Il sogno di una vita di Giuliano Amato, forse, dovrà attendere. L'ex premier, autore del famigerato "prelievo forzoso nottetempo" che annichilì gli italiani e i loro risparmi, ambisce a diventare presidente del Tennis Club di Orbetello, rivela Tommaso Labate sul Corriere della Sera, ma è più probabile che a stretto giro di  posta si debba accontentare del Quirinale. L'ex socialista è infatti il favorito numero uno, al netto delle variabili Mario Draghi (che però si dice voglia dis-candidarsi e fare un passo indietro, già nelle prossime ore) e del Mattarella Bis, opzione che galoppa a pari passo con l'aggravamento dei contagi da Covid. Del Dottor Sottile, che ovviamente tace, si fa un gran parlare da alcune settimane. E secondo fonti di governo la strada verso il Colle sarebbe già pronta e spinata (lo era per la verità anche nel 2015, quando all'ultimo Renzi gli preferì Mattarella). 

 

 

 


"Uno dei ministri del governo Draghi con cui ha contatti da sempre - spiega l'indiscreto di Labate - dice a microfoni spenti che «l'elezione di Amato al Colle è contemporaneamente la cosa più semplice e anche la più difficile.
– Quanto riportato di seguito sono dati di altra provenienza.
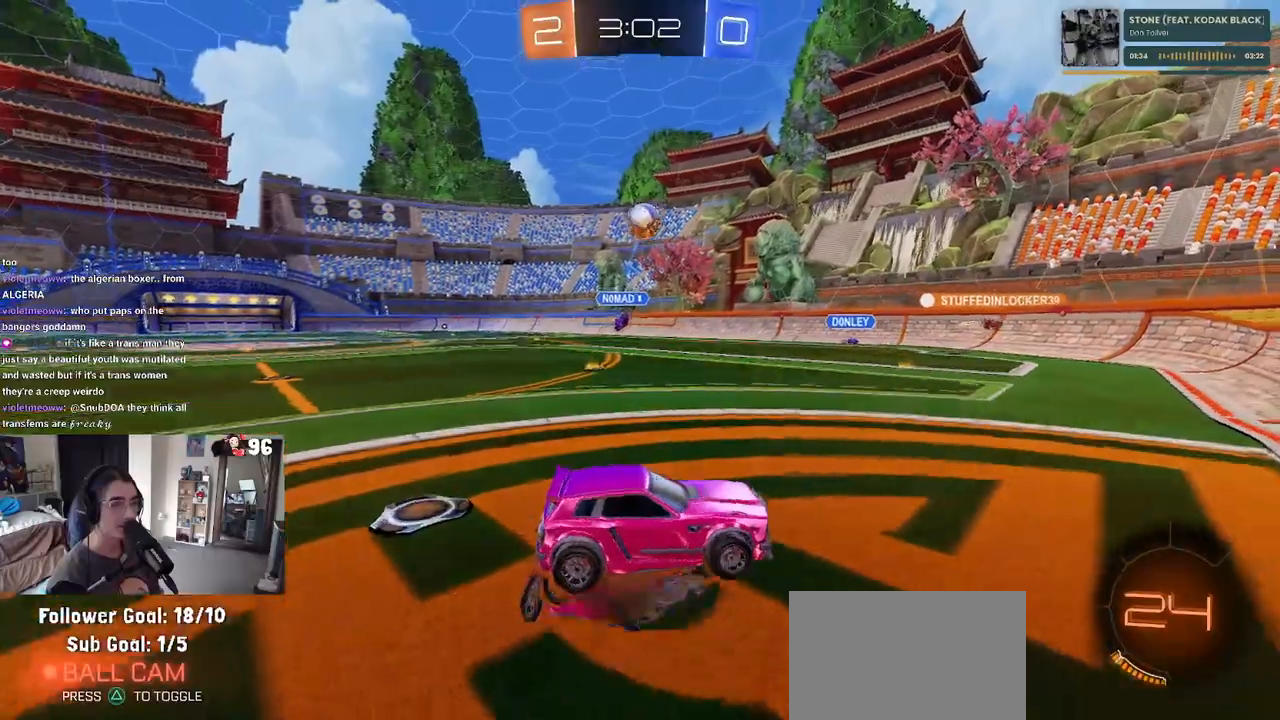
{"buttons": ["R2"], "left_stick": "up", "right_stick": "center", "events": [[50, "left_stick", "center"], [67, "CROSS", "up"], [317, "left_stick", "up"]]}
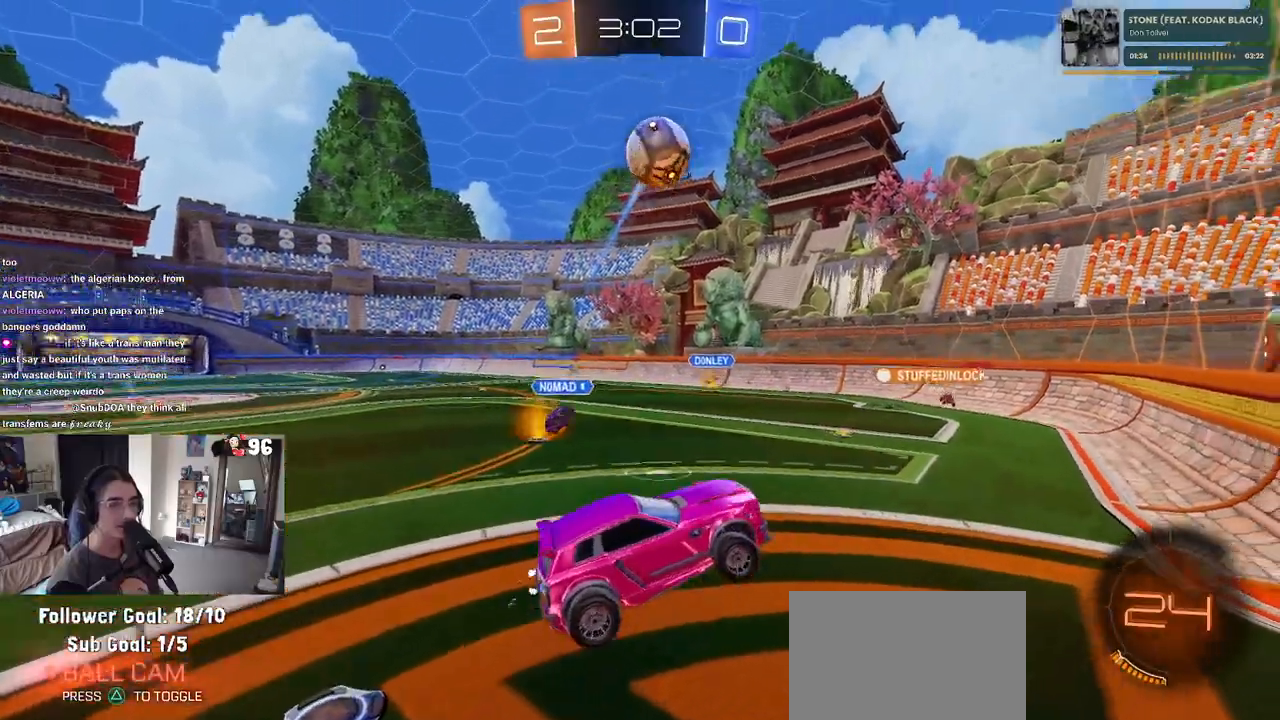
{"buttons": ["R2"], "left_stick": "right", "right_stick": "center", "events": [[83, "left_stick", "center"], [100, "TRIANGLE", "down"], [200, "TRIANGLE", "up"], [433, "left_stick", "right"]]}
Se la Lega ne facesse il nome rompendo l'attuale impasse e sparigliando, un secondo dopo sia Pd che Cinque Stelle aprirebbero senza esitazioni e Amato verrebbe eletto»". Di sicuro, Amato si sta giocando tutte le sue carte. Si parla di "contatti sotterranei" con cui è riuscito a farsi conoscere anche da chi non c'era ancora quando lui era uno dei protagonisti attivi della politica italiana, "da Giuseppe Conte a Matteo Salvini, passando per Luigi Di Maio. A cosa può portare tutto questo, però, nessuno può saperlo".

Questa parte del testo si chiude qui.